Task to carry out: The records below hold a stretch from the line with "179 140 59.7" through the line with "15 593 27453"; return exactly those lines, ends included, and nothing more.

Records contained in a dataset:
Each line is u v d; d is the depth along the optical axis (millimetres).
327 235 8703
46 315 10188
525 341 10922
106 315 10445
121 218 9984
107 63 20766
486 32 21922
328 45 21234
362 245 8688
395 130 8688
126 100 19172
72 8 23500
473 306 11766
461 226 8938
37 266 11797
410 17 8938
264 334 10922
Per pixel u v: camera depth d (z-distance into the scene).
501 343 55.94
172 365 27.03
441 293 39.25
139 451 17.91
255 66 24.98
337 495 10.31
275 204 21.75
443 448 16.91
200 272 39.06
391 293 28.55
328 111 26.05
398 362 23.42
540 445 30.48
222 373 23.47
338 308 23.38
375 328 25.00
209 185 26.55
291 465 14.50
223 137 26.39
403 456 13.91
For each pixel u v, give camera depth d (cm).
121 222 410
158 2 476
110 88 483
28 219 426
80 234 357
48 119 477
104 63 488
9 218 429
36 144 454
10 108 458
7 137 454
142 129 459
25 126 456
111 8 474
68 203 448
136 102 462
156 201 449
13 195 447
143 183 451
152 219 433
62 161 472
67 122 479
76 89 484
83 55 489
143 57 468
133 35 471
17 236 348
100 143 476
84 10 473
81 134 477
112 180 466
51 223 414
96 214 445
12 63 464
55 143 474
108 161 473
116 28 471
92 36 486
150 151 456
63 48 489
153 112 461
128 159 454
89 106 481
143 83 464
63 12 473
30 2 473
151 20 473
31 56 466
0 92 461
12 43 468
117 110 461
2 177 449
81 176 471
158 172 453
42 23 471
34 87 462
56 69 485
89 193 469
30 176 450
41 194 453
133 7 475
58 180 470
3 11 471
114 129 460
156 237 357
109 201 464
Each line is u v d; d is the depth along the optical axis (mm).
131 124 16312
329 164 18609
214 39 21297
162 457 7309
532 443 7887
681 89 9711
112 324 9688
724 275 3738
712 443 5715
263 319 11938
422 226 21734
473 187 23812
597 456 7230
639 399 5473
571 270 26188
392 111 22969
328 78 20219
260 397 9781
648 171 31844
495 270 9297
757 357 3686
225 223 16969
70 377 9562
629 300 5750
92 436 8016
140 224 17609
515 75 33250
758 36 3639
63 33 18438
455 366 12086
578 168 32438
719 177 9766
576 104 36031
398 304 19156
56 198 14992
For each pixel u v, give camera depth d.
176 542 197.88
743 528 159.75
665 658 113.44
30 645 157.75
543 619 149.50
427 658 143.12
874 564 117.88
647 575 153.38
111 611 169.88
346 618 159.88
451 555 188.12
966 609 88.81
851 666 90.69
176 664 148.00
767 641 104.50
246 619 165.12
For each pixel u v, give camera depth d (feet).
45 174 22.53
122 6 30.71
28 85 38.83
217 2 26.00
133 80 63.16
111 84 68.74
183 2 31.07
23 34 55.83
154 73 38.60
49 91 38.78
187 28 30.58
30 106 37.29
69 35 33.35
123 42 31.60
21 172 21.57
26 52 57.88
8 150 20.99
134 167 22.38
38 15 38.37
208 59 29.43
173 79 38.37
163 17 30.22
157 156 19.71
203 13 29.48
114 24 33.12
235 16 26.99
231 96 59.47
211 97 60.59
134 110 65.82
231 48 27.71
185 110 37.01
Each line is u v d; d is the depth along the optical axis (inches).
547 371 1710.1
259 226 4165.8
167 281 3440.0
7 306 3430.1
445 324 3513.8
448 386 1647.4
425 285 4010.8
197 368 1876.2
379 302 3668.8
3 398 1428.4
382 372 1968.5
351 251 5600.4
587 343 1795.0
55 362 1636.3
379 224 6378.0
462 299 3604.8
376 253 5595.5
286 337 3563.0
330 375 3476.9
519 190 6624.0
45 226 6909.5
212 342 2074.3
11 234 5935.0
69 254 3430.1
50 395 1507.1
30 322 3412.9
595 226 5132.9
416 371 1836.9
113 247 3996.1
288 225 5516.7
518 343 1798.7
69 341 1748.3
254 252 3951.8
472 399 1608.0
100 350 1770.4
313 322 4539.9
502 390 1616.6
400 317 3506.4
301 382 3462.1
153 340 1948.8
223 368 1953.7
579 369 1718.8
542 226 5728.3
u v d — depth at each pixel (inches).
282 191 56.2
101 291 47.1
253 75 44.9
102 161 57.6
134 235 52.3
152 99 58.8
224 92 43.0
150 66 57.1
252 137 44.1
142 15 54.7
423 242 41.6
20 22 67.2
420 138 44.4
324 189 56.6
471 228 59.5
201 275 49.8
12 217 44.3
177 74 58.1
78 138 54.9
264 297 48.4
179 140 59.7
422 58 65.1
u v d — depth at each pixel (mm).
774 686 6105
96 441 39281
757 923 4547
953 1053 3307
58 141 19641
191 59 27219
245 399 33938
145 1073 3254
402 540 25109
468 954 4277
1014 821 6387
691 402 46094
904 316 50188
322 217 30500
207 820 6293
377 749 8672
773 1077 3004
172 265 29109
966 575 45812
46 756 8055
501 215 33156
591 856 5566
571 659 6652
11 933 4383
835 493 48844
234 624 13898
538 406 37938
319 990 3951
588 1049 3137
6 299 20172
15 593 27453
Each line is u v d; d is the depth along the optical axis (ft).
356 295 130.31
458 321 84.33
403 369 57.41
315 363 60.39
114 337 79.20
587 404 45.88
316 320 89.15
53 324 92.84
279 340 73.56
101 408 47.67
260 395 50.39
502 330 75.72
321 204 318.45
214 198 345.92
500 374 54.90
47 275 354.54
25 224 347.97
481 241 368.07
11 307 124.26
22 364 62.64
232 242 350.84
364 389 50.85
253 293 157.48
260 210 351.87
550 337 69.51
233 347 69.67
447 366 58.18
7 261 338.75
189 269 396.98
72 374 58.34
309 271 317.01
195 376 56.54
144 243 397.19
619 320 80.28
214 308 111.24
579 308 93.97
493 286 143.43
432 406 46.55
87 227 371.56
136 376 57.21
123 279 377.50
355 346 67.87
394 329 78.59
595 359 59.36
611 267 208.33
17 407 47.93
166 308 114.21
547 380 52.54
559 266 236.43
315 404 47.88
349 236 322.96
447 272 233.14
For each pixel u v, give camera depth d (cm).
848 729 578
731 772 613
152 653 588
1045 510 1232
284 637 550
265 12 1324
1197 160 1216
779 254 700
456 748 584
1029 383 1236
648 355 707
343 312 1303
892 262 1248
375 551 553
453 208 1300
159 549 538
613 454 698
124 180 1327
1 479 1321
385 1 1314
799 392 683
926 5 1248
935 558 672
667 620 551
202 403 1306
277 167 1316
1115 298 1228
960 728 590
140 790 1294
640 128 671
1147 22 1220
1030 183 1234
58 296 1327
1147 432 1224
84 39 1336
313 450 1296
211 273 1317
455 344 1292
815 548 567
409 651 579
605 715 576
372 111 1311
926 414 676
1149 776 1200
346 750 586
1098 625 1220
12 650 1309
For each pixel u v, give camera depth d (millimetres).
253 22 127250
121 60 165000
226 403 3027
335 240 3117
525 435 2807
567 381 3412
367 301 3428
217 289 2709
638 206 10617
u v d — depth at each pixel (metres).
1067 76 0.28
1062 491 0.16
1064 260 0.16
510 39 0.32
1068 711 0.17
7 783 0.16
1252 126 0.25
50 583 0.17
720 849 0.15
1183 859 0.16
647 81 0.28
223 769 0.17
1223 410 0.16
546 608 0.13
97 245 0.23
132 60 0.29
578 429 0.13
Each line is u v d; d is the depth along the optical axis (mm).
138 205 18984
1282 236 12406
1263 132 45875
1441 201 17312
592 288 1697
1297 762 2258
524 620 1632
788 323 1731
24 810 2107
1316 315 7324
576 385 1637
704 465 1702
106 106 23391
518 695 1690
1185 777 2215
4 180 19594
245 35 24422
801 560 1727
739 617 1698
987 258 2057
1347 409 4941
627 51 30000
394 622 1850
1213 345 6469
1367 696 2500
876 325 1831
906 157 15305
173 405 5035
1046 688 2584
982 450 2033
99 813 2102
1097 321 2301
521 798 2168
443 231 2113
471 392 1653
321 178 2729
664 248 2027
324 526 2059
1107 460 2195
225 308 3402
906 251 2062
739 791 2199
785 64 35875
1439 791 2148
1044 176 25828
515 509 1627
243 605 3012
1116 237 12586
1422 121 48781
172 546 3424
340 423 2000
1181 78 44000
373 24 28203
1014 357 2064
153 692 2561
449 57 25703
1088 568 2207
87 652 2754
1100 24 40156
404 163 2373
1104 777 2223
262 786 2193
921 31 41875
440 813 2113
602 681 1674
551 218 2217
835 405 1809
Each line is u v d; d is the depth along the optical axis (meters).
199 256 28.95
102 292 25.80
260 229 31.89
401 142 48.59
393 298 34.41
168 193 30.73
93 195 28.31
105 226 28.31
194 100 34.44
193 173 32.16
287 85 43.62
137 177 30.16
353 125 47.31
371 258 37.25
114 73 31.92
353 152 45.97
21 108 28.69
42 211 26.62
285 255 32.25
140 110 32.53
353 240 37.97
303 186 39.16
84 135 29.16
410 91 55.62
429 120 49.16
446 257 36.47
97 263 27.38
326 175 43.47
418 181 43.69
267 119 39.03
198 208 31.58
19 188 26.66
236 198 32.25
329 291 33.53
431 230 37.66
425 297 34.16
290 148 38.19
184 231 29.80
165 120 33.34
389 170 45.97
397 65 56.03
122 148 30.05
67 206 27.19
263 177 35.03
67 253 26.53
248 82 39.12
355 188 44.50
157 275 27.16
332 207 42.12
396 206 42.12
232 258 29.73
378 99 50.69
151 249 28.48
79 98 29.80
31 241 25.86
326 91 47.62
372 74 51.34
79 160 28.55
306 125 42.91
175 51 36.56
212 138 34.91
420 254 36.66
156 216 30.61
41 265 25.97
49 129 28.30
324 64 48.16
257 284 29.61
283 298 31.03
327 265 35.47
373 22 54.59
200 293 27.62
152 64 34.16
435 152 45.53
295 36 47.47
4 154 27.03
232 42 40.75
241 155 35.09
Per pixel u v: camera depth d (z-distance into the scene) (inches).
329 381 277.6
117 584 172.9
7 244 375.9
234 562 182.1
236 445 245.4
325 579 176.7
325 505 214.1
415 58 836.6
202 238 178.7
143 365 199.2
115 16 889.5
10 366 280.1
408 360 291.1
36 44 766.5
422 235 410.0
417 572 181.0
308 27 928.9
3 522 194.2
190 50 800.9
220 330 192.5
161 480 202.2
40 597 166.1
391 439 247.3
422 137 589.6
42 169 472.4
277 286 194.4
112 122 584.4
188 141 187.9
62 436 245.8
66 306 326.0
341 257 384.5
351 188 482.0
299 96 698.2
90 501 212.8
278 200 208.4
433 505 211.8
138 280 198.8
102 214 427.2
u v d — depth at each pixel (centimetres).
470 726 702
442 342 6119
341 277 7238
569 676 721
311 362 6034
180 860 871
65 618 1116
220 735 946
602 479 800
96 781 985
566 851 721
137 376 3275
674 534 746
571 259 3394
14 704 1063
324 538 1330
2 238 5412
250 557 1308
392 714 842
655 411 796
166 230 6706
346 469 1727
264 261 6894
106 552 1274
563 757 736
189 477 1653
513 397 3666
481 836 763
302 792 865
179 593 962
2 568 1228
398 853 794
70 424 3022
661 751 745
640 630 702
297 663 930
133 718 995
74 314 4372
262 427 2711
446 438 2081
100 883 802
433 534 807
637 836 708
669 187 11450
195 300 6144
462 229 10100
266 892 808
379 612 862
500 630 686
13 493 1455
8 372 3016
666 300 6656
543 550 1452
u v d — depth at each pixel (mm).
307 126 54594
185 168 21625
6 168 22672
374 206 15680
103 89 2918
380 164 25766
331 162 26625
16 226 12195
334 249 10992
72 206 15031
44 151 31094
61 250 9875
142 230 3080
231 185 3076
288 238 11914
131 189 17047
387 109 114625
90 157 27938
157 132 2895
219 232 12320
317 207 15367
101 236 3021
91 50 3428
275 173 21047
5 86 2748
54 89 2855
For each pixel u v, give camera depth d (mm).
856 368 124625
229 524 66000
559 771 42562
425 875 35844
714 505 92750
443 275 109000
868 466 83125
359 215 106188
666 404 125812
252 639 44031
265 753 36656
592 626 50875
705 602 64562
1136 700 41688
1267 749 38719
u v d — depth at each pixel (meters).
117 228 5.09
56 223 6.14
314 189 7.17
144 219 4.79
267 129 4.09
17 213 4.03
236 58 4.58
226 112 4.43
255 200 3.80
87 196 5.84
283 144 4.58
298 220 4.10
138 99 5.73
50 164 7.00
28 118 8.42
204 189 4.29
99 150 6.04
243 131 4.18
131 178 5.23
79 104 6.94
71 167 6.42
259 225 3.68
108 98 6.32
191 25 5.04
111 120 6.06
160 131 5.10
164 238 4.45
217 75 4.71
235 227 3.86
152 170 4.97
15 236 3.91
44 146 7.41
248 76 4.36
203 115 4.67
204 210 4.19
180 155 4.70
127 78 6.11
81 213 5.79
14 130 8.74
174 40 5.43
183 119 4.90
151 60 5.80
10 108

Task answer:
179 140 59.7
422 58 65.1
u v d — depth at each pixel (mm).
774 686 6105
96 441 39281
757 923 4547
953 1053 3307
58 141 19641
191 59 27219
245 399 33938
145 1073 3254
402 540 25109
468 954 4277
1014 821 6387
691 402 46094
904 316 50188
322 217 30500
207 820 6293
377 749 8672
773 1077 3004
172 265 29109
966 575 45812
46 756 8055
501 215 33156
591 856 5566
571 659 6652
11 933 4383
835 493 48844
234 624 13898
538 406 37938
319 990 3951
588 1049 3137
6 299 20172
15 593 27453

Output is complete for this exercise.